Scientists Investigate Plant Nodule and Lateral Roots, Gain Another Step to Developing Self-Fertilizing CropsNovember 20, 2019
A group of scientists led by the Cambridge University have recently published the results of their study that investigated how a plant's nodule and lateral root development are related and that both share overlapping development programs despite differential induction. These new findings could contribute to the research and development of self-fertilizing crops.
The research team wanted to prove that the long-standing theory that the developmental steps of a plant's lateral roots and nodules are shared. Their work also looked into deciphering the symbiotic communications that occur between plants and rhizobial bacteria when converting nitrogen from the atmosphere into ammonium to be used for the plant's growth.
Microscopic and gene expression analysis were used to track cell development and how hormones played a part in the early stages of lateral root and nodule formation. The team's findings included how a plant's nitrogen-fixing nodules and lateral roots grow the same way using the same program, which would support the fact that a significant part of the machinery needed to form nodules is also present in non-nodulating plants. Another finding was that the accumulation of the plant hormone auxin is present in both lateral root and nodule development. However, its activation differs in the two plant parts, as auxin activation in nodules involves a second plant hormone, cytokinin. Further investigation found that cytokinin along with a key protein that acts as a master regulator, called NIN, were found to control the initiation of nodules. NIN is a key player in legume plants, as it allows the formation of nodules by activating the lateral root organogenesis.
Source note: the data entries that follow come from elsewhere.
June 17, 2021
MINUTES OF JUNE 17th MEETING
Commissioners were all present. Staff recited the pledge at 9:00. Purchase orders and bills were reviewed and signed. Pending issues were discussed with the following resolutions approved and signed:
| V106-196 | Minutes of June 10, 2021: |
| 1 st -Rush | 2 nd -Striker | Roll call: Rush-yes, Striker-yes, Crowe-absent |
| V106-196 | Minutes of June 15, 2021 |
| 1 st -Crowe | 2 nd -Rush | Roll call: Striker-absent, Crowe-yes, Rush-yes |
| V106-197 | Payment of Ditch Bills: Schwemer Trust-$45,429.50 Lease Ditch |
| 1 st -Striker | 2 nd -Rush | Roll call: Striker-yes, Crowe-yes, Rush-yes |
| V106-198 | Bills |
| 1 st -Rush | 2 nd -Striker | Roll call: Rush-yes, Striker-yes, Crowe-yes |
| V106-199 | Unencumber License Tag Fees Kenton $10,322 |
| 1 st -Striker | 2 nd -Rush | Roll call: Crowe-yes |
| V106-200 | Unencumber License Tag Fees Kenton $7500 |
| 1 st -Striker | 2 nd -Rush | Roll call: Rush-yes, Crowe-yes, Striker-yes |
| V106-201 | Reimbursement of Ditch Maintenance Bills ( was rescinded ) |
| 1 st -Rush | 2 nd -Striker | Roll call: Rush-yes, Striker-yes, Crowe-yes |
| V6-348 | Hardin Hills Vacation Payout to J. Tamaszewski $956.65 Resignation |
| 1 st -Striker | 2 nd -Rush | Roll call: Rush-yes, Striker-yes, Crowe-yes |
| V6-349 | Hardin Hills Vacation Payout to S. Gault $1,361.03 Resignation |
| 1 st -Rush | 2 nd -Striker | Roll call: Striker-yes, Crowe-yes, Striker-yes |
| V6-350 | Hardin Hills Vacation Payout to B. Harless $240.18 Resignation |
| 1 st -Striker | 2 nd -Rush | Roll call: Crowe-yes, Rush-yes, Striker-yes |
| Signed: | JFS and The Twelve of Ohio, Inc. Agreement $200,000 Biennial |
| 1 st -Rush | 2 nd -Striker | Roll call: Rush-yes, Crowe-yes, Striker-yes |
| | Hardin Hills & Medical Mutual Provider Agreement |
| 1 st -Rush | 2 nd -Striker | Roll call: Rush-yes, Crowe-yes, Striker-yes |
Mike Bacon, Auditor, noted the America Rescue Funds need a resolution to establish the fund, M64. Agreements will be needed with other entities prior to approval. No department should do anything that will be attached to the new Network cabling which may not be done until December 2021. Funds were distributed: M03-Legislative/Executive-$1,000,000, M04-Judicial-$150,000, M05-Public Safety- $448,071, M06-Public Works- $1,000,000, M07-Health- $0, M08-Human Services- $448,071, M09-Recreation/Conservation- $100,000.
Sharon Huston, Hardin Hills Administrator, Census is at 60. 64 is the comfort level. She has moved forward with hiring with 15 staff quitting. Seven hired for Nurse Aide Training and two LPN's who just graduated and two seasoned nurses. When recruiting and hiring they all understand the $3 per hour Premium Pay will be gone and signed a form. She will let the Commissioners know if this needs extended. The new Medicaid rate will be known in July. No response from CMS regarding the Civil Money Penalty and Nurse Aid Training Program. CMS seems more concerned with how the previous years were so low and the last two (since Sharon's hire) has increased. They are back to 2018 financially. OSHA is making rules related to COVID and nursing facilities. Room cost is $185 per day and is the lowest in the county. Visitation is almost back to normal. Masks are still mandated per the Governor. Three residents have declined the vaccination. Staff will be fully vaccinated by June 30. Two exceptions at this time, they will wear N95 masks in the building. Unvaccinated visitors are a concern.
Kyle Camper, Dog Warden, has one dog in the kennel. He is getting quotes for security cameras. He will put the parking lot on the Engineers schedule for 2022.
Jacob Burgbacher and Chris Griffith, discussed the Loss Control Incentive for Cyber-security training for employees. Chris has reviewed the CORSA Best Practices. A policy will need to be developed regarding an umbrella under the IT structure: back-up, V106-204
With these results, researchers believe that further studies should focus on the plant process of how nodules are produced, instead of having to engineer an entire nodule development program. Their findings support that many processes involved in nodulation are more common than first thought of, which encourages them that engineering nitrogen fixation into other crops is possible without having to undergo extensive plant alterations. Such development can one day lead to crops that do not rely on chemical fertilizers to compensate for nitrogen deficiencies in the soil.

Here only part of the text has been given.